• WORK INSTRUCTION 1:
Decide whether each statement agrees with the Temple of Jupiter Stator passage. For each, answer yes or no and quote the words of the passage that decide it.
(a) The temple was destroyed in the Great Fire of Rome in AD 64.
(b) The temple had eleven columns along its short sides.
(c) Velleius credited the temple to Hermodorus of Salamis.
• WORK INSTRUCTION 2: Write the next part of the Temple of Jupiter Stator passage, beginning after its last sentence.

──────── PROVIDED PASSAGE ────────

The Temple of Jupiter Stator (Aedes Iovis Statoris; Jupiter the Sustainer), also known to the ancient Romans as the Metellan Temple of Jupiter (Aedes Iovis Metellina) and the Temple of Metellus (Aedes Metelli), was a temple dedicated to the Roman god Jupiter Stator. It was located beside the Temple of Juno Regina in the Porticus Octaviae in the southern Campus Martius before its destruction in the AD 64 Great Fire of Rome.

==History==
The Temple of Jupiter Stator was built by Quintus Caecilius Metellus Macedonicus after his triumph in 146 BC. Vitruvius stated it was the work of Hermodorus of Salamis, and Velleius stated Metellus was the first to build a temple in Rome out of marble, presumably referring to this temple. It was a hexastyle peripteral building with six columns along the short sides and eleven on the long sides. The space between the columns was equal to that between the columns and the wall of the cella. The previous idea that an Ionic capital—now in S. Lorenzo Fuori le Mura—has anything to do with the temple has generally been abandoned.

──────── STUDY MATERIAL ────────

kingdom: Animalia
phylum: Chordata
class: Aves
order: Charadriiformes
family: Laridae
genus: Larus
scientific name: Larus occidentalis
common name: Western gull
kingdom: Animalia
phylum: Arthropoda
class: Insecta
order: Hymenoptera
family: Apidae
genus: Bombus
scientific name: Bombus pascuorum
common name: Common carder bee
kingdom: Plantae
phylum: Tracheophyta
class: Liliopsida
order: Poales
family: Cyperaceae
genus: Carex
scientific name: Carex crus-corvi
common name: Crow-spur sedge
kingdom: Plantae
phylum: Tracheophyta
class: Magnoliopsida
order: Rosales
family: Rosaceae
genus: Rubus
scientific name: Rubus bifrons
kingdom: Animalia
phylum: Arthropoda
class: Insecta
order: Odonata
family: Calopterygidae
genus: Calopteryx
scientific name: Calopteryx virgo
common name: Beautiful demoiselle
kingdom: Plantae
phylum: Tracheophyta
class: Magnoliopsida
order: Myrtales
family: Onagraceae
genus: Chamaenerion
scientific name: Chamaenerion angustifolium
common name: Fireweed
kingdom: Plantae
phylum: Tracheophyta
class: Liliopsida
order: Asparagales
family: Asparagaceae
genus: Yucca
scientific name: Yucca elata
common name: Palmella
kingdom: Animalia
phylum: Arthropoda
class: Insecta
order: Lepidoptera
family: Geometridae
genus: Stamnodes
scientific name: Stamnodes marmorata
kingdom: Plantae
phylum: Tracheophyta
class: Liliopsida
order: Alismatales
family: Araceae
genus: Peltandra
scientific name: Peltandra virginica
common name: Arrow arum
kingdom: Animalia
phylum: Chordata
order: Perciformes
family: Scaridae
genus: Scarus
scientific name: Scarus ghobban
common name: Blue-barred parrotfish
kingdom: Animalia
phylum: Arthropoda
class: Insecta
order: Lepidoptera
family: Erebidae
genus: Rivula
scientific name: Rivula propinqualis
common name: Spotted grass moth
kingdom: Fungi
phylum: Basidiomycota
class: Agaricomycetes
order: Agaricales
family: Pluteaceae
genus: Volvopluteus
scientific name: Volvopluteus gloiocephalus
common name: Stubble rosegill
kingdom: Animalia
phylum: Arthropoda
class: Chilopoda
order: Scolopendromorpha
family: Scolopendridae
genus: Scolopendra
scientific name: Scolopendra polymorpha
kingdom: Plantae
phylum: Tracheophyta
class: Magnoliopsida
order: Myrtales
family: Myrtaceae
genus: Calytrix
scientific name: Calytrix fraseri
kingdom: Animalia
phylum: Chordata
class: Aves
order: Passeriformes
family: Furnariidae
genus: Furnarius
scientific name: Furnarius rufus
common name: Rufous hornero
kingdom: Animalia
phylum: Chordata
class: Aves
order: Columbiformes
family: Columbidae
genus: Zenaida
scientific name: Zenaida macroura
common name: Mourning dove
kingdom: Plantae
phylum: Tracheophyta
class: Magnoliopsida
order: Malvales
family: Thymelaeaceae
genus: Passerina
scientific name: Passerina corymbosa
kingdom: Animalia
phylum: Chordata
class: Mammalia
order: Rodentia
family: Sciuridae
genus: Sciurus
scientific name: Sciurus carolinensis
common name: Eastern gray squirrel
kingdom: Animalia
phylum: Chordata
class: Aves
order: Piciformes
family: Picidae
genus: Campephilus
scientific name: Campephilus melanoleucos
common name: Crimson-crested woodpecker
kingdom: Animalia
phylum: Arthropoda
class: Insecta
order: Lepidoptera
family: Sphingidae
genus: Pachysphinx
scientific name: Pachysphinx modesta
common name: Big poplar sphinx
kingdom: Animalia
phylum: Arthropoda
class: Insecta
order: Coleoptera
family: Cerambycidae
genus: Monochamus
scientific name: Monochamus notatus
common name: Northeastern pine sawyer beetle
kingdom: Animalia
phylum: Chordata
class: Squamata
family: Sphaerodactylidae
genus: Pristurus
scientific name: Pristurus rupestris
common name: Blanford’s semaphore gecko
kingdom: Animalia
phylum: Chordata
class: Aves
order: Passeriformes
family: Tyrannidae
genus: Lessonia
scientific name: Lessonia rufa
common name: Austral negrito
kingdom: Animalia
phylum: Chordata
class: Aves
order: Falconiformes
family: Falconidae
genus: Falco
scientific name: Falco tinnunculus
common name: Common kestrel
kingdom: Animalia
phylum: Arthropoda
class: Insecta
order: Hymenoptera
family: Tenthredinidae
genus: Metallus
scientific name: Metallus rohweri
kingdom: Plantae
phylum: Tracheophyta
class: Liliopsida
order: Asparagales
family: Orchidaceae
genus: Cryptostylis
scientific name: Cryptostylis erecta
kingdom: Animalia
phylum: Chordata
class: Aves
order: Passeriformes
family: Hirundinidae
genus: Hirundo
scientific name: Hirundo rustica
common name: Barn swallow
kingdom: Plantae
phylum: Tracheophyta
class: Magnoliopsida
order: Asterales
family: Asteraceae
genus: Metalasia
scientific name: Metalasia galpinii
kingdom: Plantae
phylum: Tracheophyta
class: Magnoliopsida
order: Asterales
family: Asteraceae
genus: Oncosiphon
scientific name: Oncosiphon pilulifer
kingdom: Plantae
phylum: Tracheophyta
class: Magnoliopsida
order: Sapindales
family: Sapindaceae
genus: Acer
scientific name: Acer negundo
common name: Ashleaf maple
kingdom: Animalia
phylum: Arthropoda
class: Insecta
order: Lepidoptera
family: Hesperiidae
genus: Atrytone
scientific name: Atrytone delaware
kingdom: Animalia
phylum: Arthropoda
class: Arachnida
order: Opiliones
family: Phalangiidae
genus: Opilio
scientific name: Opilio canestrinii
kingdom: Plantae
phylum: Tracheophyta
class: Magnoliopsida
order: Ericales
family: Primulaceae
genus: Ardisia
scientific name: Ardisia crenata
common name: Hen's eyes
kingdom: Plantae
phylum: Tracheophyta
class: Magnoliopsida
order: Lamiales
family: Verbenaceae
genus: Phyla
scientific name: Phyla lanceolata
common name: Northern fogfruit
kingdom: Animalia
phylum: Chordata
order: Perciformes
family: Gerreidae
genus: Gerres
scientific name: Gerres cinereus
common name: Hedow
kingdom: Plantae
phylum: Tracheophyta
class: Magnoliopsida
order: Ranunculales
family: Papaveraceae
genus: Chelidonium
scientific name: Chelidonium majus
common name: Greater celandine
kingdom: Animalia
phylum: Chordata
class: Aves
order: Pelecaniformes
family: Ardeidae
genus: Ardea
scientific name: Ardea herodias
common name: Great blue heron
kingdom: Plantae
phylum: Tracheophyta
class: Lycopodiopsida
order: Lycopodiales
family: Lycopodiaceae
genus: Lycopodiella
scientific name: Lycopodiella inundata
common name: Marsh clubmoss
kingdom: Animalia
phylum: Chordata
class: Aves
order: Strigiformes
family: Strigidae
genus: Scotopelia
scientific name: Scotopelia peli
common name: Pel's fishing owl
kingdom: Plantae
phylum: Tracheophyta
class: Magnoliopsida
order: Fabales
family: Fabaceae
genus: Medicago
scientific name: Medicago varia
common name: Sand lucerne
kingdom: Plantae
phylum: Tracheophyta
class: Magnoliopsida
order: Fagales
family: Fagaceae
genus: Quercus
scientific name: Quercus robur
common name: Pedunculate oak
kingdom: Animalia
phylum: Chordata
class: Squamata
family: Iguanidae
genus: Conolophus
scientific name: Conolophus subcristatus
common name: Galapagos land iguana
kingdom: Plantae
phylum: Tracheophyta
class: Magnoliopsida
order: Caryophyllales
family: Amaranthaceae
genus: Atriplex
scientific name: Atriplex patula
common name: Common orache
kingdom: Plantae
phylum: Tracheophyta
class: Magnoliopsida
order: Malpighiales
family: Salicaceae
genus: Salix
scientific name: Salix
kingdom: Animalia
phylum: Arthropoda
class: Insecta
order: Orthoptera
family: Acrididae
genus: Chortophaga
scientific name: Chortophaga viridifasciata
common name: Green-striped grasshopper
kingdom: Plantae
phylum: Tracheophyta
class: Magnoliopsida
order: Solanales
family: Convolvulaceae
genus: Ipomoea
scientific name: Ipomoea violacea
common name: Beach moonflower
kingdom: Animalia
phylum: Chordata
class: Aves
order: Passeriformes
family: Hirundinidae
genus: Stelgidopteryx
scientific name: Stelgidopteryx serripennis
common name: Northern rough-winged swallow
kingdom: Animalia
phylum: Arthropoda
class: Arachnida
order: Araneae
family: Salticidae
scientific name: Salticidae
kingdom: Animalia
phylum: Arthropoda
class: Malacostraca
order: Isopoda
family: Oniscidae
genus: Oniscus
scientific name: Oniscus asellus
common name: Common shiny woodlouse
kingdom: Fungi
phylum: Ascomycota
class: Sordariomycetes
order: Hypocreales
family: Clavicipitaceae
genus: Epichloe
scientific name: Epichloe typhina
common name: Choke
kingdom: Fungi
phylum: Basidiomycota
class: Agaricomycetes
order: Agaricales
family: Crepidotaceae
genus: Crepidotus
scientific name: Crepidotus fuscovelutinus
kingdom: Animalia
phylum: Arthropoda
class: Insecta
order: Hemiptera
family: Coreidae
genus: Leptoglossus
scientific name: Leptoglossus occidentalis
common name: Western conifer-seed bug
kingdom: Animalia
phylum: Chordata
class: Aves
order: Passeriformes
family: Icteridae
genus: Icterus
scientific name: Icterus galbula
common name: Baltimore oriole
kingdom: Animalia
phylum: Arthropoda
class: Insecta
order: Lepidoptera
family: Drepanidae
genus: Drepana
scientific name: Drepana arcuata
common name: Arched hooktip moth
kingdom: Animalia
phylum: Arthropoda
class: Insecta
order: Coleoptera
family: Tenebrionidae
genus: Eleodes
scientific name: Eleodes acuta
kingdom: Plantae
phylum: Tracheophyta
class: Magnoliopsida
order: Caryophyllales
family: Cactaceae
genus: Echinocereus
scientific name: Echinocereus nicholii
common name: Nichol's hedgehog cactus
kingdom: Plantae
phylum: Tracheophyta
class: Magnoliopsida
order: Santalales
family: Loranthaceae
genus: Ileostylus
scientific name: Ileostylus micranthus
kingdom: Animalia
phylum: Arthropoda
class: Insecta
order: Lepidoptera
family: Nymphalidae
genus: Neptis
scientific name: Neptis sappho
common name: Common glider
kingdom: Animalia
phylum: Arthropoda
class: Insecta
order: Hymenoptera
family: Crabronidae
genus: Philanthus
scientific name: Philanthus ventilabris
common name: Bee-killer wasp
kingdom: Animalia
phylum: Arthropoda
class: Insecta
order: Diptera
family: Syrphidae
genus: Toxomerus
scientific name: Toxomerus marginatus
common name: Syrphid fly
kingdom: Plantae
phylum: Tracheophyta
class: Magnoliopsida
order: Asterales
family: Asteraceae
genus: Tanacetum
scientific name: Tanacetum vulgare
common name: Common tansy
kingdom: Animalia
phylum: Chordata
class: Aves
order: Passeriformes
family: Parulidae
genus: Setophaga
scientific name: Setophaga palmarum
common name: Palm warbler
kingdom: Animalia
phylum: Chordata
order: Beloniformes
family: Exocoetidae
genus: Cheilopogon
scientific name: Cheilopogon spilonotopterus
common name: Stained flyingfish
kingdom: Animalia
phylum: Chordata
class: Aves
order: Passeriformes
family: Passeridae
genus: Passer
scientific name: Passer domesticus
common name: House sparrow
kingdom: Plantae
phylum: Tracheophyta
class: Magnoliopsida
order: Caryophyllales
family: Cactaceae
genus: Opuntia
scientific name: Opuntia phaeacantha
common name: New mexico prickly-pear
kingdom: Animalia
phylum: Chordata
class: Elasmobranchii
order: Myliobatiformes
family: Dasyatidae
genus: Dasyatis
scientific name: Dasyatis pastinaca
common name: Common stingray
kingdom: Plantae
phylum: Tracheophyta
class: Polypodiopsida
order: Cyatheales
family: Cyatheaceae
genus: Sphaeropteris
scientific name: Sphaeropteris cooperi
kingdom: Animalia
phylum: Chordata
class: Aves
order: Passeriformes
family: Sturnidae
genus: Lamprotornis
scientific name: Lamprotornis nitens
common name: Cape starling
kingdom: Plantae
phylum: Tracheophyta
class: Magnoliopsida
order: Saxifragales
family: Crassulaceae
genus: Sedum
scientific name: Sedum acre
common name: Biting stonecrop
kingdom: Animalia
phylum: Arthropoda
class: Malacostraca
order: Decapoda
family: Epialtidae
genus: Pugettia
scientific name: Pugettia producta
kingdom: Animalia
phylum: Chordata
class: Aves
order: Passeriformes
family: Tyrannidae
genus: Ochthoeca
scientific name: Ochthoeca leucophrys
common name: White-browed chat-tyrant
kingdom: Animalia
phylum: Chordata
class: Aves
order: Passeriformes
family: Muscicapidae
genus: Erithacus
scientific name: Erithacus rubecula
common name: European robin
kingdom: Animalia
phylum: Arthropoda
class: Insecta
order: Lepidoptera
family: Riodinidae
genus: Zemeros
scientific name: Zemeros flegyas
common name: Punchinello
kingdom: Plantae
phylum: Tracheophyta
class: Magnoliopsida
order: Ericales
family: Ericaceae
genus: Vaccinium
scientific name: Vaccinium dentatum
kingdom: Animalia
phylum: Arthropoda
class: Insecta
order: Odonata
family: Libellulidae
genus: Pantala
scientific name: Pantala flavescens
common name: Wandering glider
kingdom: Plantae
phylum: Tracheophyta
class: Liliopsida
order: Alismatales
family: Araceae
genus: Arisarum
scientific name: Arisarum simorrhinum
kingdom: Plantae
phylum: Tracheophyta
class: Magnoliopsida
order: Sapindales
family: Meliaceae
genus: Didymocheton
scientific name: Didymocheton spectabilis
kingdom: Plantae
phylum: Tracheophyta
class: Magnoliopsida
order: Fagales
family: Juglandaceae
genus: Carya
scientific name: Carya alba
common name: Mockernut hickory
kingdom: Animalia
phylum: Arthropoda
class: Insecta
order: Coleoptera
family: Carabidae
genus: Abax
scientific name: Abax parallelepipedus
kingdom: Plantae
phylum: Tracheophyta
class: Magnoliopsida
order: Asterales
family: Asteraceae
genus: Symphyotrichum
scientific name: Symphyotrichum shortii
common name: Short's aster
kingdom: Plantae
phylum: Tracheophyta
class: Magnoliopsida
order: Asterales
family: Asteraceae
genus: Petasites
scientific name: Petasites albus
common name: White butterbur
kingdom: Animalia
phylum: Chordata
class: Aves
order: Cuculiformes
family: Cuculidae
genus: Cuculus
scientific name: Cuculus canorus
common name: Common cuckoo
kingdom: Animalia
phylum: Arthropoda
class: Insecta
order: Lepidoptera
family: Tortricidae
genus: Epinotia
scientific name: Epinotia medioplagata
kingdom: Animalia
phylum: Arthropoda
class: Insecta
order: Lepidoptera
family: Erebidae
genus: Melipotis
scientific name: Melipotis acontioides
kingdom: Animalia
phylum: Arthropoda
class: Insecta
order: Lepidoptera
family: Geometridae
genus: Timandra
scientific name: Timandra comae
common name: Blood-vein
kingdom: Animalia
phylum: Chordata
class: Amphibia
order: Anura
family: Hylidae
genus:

────────

• RESPONSE BOX 1:
(a) Yes: "before its destruction in the AD 64 Great Fire of Rome."
(b) No: "six columns along the short sides and eleven on the long sides."
(c) No: "Vitruvius stated it was the work of Hermodorus of Salamis."

• RESPONSE BOX 2:
It was built beside M. Aemilius Lepidus's earlier Temple of Juno Regina ("Queen Juno") and enclosed with it inside the Porticus Metelli ("Portico of Metellus"). As there were no inscriptions on the temples and evidently representations of a lizard (σαύρα, saúra) and a frog (βάτραχος, bátrokhos) among the decorations, the legend arose that the architects were two Spartans named Saurus and Batrachus and that as the decorations in the temple of Jupiter belonged to that of Juno and vice versa, the statues of the deities had been set up in the wrong cellae by the mistake of the workmen. These were all near the Circus Flaminius in the southern Campus Martius. Each temple was fronted by an altar (ara) and Metellus placed Lysippus's equestrian statues of Alexander the Great's generals before these.

Augustus rebuilt both temples and the portico as the Porticus Octaviae sometime after 27 BC. In 64 AD, the Great Fire of Rome ravaged much of the city, completely devastating three of and partially destroying seven of the city's fourteen districts. The Temple of Jupiter Stator was completely destroyed, along with the House of the Vestals, the Domus Transitoria (Nero's first palace), the Temple of Luna, and much of Rome.

The exact site of the Temple of Jupiter Stator is known to have been used for the church of Santa Maria in Campitelli, with the Via della Tribuna di Campitelli running between it and the former site of the Temple of Juno Regina.